*PROMPT*
Which lines of the entries contain the string "have"? Copy each of them.

Records contained in a dataset
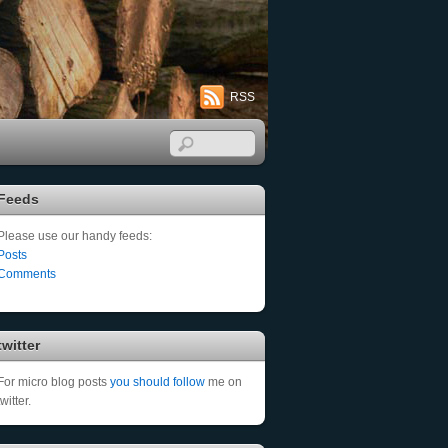
RSS
Feeds
Please use our handy feeds:
Posts
Comments
twitter
For micro blog posts
you should follow
me on
twitter.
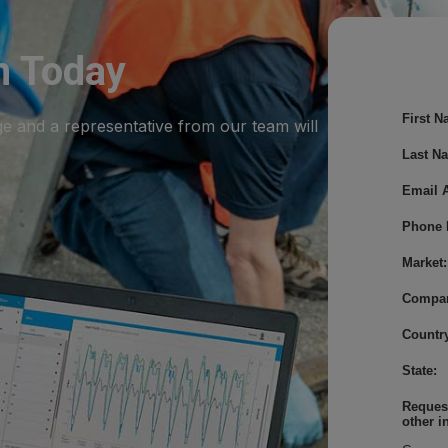
m Today
First N
ge and a representative from our team will
Last N
Email 
Phone 
Market:
Compa
Country
State:
Request
other i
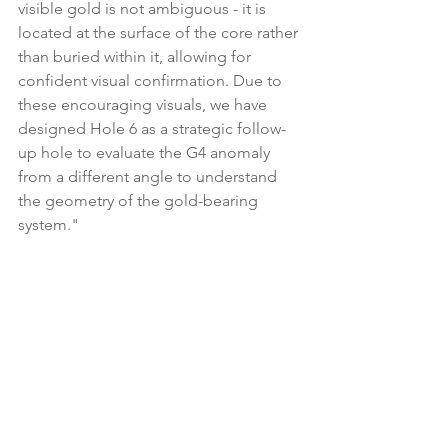
visible gold is not ambiguous - it is 
located at the surface of the core rather 
than buried within it, allowing for 
confident visual confirmation. Due to 
these encouraging visuals, we have 
designed Hole 6 as a strategic follow-
up hole to evaluate the G4 anomaly 
from a different angle to understand 
the geometry of the gold-bearing 
system."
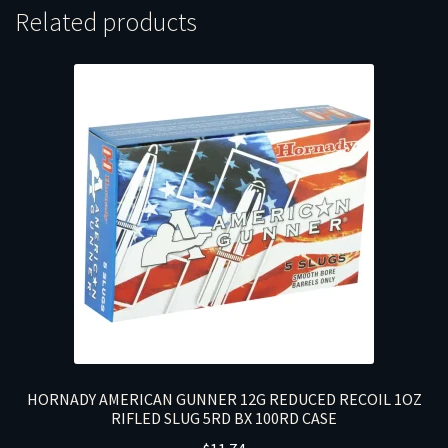
Related products
HORNADY AMERICAN GUNNER 12G REDUCED RECOIL 1OZ
RIFLED SLUG 5RD BX 100RD CASE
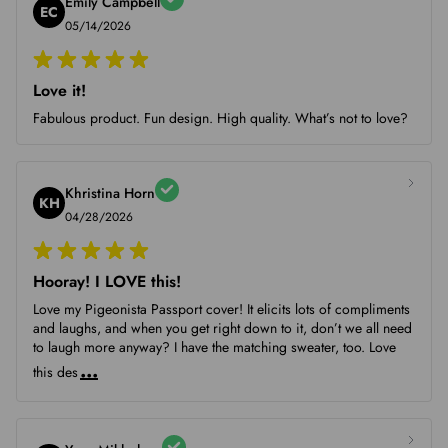
Emily Campbell
EC
05/14/2026
Love it!
Fabulous product. Fun design. High quality. What’s not to love?
Khristina Horn
KH
04/28/2026
Hooray! I LOVE this!
Love my Pigeonista Passport cover! It elicits lots of compliments
and laughs, and when you get right down to it, don’t we all need
to laugh more anyway? I have the matching sweater, too. Love
...
this des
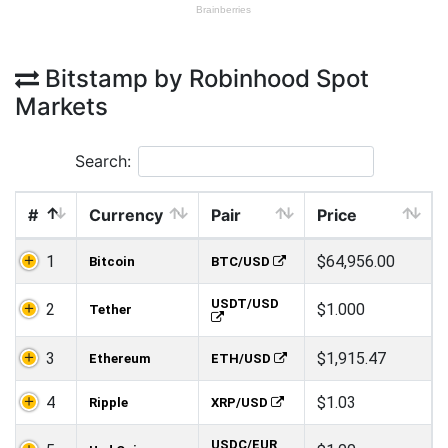
Bitstamp by Robinhood Spot
Markets
Search:
#
Currency
Pair
Price
1
$64,956.00
Bitcoin
BTC/USD
USDT/USD
2
$1.000
Tether
3
$1,915.47
Ethereum
ETH/USD
4
$1.03
Ripple
XRP/USD
USDC/EUR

*EXERCISE RESPONSE*
these encouraging visuals, we have 
to laugh more anyway? I have the matching sweater, too. Love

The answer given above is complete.